Hi,
Writing this through glazed eyes.
My husband and I have only been married for 14 months, together for 8. Mortgage, no kids.
He came home on Tuesday and announced he's done, starting instantly bar-rating me about what we will do with the house, and has been completely cold and malicious about it. No emotion, very matter of fact.
He's refused to leave the home. So I'm currently living in my bedroom and he's in the lounge which I'm finding incredibly hard.
I didn't want this, we've had a rocky few months but nothing that wasn't resolvable or fixable (no affair or secrets)
I am feeling absolutely broken. And more so by the fact he's completely ok. Came home this evening, got straight in the shower, got our humming around the house, went downstairs, made his dinner and sat scoffing it.
I've been in my bedroom for 2 days, haven't eaten, can't sleep, a completely wreck.
I told my immediate family and best friend today, as I feel I had to, to come to terms with it. I think sitting with it to myself was me hopeful it would change. But he's made it a very clear that isn't going to happen because he's done and wants out.
I'm only 30, we'd planned a whole future together, was going to start a family next year. And I feel as though I've just lost everything and am going back to square one. I'm most likely going to have to move back in with my mum (who is great) but, from owning a home at 24, married, etc to living in your mums spare room, no kids, divorced... I'm completely humiliated. We live in a small town, so it'll no doubt spread like wildfire which is going to be painful for me to bare.

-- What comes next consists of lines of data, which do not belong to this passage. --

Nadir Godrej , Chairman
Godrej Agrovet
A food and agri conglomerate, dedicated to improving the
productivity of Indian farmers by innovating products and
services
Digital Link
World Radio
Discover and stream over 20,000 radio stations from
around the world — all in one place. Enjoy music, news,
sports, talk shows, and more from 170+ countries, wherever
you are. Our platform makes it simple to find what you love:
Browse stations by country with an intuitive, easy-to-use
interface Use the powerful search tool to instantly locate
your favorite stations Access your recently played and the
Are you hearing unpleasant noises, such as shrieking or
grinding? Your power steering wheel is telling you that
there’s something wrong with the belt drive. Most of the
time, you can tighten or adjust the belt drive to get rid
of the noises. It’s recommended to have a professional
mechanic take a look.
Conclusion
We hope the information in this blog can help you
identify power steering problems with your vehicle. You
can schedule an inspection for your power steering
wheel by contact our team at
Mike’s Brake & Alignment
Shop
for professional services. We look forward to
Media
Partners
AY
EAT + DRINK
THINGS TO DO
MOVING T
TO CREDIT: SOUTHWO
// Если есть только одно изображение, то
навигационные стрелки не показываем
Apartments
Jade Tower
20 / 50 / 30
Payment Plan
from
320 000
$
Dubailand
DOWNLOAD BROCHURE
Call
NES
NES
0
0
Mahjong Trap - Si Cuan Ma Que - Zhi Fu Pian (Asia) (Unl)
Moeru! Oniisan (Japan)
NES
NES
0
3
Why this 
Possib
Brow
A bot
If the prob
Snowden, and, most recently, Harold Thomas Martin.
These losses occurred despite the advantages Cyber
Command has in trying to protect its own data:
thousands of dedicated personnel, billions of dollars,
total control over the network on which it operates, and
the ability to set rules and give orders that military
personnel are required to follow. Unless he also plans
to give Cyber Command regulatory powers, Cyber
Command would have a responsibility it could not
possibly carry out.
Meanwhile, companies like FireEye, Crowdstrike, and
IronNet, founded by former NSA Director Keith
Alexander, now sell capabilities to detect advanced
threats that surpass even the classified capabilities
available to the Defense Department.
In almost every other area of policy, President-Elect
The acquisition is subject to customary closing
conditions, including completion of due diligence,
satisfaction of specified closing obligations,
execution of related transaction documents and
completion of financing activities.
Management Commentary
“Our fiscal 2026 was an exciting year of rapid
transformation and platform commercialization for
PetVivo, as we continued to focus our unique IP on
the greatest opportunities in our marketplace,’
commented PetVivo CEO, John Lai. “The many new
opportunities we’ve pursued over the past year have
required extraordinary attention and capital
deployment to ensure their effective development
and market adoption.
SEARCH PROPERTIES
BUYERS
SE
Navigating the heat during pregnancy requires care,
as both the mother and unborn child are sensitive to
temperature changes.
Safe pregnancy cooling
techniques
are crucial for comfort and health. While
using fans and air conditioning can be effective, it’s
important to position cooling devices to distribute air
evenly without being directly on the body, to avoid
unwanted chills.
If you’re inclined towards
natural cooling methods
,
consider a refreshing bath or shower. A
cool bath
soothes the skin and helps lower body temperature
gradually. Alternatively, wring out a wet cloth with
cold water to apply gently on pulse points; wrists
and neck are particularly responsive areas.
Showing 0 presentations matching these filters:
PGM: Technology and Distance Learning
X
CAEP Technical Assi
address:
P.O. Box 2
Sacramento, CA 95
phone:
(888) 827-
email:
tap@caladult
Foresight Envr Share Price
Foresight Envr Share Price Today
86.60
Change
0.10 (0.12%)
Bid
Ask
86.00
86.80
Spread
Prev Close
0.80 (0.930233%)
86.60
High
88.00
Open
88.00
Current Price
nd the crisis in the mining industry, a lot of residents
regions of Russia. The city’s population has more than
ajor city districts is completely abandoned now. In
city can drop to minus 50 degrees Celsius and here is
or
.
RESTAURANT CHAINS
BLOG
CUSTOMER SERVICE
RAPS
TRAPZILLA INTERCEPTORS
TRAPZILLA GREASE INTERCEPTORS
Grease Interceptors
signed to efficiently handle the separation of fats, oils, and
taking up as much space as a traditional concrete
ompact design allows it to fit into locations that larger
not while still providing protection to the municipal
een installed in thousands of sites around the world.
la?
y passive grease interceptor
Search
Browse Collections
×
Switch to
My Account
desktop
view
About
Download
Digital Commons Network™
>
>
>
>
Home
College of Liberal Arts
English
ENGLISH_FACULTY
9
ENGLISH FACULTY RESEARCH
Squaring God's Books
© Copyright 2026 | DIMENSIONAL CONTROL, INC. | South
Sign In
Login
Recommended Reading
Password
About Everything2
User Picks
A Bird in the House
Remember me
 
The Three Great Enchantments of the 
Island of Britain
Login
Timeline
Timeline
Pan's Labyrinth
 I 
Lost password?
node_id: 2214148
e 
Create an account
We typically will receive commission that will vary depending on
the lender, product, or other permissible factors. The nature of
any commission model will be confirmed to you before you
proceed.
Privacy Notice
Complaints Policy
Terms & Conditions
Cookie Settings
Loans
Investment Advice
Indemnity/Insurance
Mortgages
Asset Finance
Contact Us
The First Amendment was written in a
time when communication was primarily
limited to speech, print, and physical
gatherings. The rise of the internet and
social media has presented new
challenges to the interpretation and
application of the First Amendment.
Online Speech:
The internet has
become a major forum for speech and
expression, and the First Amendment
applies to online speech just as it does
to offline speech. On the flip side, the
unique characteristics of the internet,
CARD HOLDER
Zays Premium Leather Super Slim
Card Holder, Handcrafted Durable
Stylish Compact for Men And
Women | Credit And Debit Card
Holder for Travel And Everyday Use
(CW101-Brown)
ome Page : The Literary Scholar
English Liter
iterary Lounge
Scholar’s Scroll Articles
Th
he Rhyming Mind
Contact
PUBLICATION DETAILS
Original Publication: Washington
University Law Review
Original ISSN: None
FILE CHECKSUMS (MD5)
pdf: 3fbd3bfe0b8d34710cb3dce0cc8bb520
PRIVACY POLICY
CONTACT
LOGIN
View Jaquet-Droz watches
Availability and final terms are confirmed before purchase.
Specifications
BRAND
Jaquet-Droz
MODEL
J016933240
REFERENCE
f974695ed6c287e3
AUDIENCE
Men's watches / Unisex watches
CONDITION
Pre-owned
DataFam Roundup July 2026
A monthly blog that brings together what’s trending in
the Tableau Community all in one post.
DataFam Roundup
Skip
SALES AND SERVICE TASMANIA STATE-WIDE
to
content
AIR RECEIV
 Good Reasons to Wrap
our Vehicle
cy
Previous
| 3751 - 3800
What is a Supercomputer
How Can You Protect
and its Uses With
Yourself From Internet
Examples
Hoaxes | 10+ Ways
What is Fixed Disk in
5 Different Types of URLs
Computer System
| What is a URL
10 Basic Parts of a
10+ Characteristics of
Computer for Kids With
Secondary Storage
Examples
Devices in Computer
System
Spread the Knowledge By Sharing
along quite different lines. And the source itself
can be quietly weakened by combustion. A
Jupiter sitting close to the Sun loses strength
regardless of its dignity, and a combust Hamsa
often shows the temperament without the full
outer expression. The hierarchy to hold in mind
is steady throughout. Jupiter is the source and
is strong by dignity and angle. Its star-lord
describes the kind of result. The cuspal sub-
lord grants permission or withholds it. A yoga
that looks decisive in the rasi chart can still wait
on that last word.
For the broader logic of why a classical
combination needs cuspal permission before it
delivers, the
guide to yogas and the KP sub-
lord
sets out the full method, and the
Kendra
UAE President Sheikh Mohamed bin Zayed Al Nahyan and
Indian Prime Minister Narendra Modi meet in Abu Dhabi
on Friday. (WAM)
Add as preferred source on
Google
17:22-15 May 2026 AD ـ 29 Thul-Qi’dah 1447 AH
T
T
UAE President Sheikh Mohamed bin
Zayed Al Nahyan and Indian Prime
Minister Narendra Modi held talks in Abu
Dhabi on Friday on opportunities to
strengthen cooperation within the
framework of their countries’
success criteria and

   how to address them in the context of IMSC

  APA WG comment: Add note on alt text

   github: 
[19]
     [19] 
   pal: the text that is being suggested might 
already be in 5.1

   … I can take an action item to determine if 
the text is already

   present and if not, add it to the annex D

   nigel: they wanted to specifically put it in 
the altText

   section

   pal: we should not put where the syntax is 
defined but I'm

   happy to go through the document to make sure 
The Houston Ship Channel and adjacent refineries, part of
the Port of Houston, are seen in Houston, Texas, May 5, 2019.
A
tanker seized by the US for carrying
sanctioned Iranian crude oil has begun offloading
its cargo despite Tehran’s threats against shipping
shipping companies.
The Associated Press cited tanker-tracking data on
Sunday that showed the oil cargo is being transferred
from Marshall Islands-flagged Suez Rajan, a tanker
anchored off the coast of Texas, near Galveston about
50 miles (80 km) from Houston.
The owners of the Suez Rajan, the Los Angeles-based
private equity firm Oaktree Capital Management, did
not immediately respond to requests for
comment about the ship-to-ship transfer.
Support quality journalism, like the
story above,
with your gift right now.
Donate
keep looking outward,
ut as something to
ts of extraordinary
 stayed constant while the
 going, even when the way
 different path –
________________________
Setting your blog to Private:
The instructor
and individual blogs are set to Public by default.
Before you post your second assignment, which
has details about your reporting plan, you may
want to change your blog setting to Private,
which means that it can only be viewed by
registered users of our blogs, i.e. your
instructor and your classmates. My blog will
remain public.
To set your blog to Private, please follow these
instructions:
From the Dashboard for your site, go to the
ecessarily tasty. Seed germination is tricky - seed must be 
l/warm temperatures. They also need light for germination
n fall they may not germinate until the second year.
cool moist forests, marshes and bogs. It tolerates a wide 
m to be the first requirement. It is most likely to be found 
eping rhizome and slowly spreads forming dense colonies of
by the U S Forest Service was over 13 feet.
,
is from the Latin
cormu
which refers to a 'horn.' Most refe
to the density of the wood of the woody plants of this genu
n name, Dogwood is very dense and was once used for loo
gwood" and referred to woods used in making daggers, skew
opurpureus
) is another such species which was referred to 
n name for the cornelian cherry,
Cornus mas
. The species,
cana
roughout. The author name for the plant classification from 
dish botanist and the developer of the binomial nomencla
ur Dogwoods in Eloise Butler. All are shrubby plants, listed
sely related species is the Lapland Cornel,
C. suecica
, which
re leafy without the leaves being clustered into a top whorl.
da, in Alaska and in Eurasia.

How do people cope with this???
All my friends are settled down, married, kids some 2x. Nobody goes out anymore really...
i have a great support network around me, but, I can't help but still feel completely alone and isolated, knowing they're all at home with their significant others and kids, happy.
My mum keeps telling me I am going to fine... but it feels like anything but.
I feel like I've just been stripped of everything that made me, me. He was my best friend. I adore my home, we have 3 small adorable dogs who are my world. We've travelled the world together. Brought our home together, got married and survived 3 postponements due to lockdown....
He says he still loves me and care about me. But, isn't Interested in fixing it. He's no longer interested in trying. He just wants out. Wants the house sold so he can get out because the house is a noose around his neck apparently.
How do people cope with this? I feel like I'm so young and was maybe naive that this could ever happen to me. I thought our relationship meant so much more to him than this. He chase me for 1.5 years before we got together. Promised me the world. But I don't even know this man anymore. I didn't know someone who loved or cared for you could be so so cruel.